New Delhi: The floods in Uttarakhand Sunday have put the spotlight on the ongoing Rs 12,000-crore Char Dham project — the Modi government’s ambitious plan to improve road connectivity to the Hindu pilgrimage sites of Yamunotri, Gangotri, Kedarnath and Badrinath.
Prime Minister Narendra Modi had laid the foundation stone of the project in 2016 and the first deadline to complete it was March 2019. The deadline has been extended twice since then, after the entire project came under the Supreme Court scanner over environmental concerns, including widening the road width.
Senior officials in the Road Transport and Highways Ministry, which is implementing the project, told ThePrint that Sunday’s incident could have an impact on the project’s future.
“We are waiting for what the Supreme Court directs on 17 February, which is the next date of hearing in the ongoing case on the Char Dham project between a Dehradun-based NGO and the Centre,” said an official, who did not want to be named.
The ministry had originally planned to expand a stretch of 816 km of Char Dham road to 10 metres. Of this, the ministry has already completed construction on a 365-km stretch, while hill cutting has been completed for building 10-metre road for another 537-km stretch.
However, the Supreme Court had on 8 September 2020 ordered that the road width on the entire Char Dham route should be 5.5 metre, according to the standards laid down by the road ministry’s March 2018 circular. This was also recommended by the court appointed-High Powered Committee (HPC) led by noted environmentalist Ravi Chopra.
The ministry had earlier followed its 2012 order based on which the road width of a two-lane road with paved shoulder was fixed at 10 metres.

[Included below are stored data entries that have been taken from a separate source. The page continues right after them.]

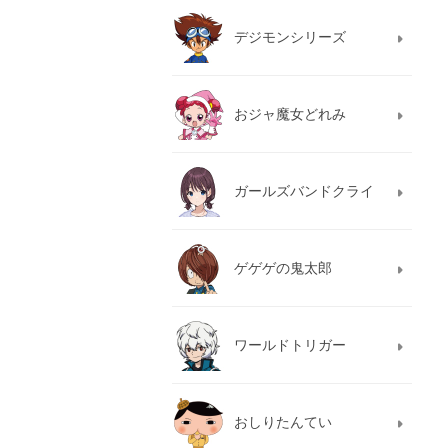
デジモンシリーズ
おジャ魔女どれみ
ガールズバンドクライ
ゲゲゲの鬼太郎
ワールドトリガー
おしりたんてい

The court had also directed that on stretches where excess hill cutting has been done, the ministry will have to take mitigation measures like planting trees to protect the Himalayan terrain and provide a footpath for padyatris and local people according to the recommendation of the HPC.
The HPC had also directed that no new hill cutting should be done in all the ongoing/proposed projects until the committee reviews the Rapid Environment Impact Assessment report.
In a report to the apex court in January this year, Chopra and two other members of the HPC had said that keeping the road width on the entire stretch of the project, including strategic roads, at 10 metres will have a “long term impact on the fragile Himalayan terrain and the sensitive Himalayan ecosystem”.
Defence ministry too wants 10-metre wide road
The highways and defence ministries are, however, pushing for a 10-metre wide road.
While the SC ordered that the road width on the entire Char Dham route should be 5.5 metre, the highways ministry, which had already constructed 10-metre width road on a stretch of 365 km, has said that it will now be unfeasible to undo the construction of the tarred surface to reduce its width from 10 metre to 5.5 metre.
Citing serious repercussions on the defence of the country and its security interests, which “is in jeopardy especially in the background of today’s sensitive situation existing at the Chinese border”, the defence ministry in December 2020 moved the Supreme Court to modify its 8 September order and allow two-lane road with 7 metre width in some parts of the Char Dham route.
The defence ministry said that in view of the “recent face-off with Nepal on the Lipulekh side in 2020, all these sectors are highly sensitive” and “critical for movement of security forces, deployment pattern, and mobilisation in case of emergency”.